PROBLEM TO WORK ON:
Lines in the records below that contain the word "shown" must each be copied.
╔══
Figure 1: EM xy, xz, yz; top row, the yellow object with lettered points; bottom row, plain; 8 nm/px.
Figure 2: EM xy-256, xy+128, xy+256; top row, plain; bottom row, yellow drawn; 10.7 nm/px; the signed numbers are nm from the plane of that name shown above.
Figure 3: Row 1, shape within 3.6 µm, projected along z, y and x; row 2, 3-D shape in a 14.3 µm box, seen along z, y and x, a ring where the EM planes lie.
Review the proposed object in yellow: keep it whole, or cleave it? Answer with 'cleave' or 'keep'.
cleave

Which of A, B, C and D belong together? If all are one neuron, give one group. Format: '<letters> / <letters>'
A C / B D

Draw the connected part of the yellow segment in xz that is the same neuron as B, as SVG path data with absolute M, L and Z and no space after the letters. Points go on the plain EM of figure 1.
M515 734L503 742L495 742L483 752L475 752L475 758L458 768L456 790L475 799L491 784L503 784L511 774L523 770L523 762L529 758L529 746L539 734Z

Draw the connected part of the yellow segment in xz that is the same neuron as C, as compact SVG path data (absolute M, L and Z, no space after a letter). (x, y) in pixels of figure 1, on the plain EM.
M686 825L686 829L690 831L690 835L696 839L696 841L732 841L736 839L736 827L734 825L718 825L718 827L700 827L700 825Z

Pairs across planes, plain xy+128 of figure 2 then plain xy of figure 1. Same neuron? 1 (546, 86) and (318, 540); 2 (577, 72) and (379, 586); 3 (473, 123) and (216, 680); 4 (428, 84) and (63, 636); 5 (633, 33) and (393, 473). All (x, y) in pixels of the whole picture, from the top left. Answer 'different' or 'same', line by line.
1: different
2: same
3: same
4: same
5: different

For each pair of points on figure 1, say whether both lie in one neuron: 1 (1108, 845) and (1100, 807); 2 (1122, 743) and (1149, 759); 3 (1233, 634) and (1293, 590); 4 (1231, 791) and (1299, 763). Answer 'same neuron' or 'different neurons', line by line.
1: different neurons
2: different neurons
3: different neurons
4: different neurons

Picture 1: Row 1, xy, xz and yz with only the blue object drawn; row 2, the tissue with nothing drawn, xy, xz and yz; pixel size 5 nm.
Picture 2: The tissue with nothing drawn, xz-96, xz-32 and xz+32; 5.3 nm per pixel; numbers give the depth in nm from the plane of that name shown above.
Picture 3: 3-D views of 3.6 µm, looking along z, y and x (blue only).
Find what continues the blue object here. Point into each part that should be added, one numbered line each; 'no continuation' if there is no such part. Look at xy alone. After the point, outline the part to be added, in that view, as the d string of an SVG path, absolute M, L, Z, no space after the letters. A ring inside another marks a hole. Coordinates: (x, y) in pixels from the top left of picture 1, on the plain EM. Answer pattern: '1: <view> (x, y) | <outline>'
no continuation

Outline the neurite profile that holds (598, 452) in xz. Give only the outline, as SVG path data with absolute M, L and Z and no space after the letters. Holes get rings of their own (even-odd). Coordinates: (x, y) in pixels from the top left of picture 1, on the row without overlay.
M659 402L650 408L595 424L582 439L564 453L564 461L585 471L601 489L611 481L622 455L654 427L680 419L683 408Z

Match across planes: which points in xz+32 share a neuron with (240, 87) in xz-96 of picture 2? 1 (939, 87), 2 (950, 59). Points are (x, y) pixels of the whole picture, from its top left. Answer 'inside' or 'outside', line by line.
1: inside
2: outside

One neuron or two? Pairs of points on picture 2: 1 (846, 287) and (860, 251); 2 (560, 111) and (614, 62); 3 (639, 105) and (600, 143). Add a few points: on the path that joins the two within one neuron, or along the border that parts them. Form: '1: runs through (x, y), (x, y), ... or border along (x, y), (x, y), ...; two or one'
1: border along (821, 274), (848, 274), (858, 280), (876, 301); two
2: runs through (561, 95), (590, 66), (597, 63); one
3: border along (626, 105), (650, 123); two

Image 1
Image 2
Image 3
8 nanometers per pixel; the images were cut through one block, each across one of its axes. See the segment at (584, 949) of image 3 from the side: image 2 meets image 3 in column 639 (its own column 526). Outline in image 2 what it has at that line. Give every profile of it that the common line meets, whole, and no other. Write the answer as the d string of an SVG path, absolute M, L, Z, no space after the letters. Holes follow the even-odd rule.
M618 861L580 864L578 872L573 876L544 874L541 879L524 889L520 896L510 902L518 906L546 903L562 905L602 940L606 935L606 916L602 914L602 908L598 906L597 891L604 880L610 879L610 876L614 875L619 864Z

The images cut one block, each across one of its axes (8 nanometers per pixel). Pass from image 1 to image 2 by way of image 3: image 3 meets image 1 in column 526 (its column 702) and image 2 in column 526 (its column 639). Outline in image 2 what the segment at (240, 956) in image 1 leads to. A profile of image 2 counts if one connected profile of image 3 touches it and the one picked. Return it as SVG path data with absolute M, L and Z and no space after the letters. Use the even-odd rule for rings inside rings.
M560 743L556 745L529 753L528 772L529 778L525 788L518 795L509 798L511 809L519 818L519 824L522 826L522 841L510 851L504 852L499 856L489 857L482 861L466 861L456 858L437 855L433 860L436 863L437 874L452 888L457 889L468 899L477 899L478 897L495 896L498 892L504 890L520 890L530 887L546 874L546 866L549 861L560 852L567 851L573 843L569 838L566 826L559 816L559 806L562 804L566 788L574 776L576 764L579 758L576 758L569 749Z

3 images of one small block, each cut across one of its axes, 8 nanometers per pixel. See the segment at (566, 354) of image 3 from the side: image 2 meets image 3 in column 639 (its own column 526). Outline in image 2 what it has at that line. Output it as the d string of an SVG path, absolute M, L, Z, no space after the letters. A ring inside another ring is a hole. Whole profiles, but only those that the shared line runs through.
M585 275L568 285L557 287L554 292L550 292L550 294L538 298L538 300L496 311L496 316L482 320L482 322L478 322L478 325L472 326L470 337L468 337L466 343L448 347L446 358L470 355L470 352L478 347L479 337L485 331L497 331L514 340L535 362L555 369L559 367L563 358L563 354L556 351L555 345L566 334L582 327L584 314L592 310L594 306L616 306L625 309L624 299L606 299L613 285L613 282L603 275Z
╚══
OUTPUT OF THE EXERCISE:
Figure 2: EM xy-256, xy+128, xy+256; top row, plain; bottom row, yellow drawn; 10.7 nm/px; the signed numbers are nm from the plane of that name shown above.
Picture 2: The tissue with nothing drawn, xz-96, xz-32 and xz+32; 5.3 nm per pixel; numbers give the depth in nm from the plane of that name shown above.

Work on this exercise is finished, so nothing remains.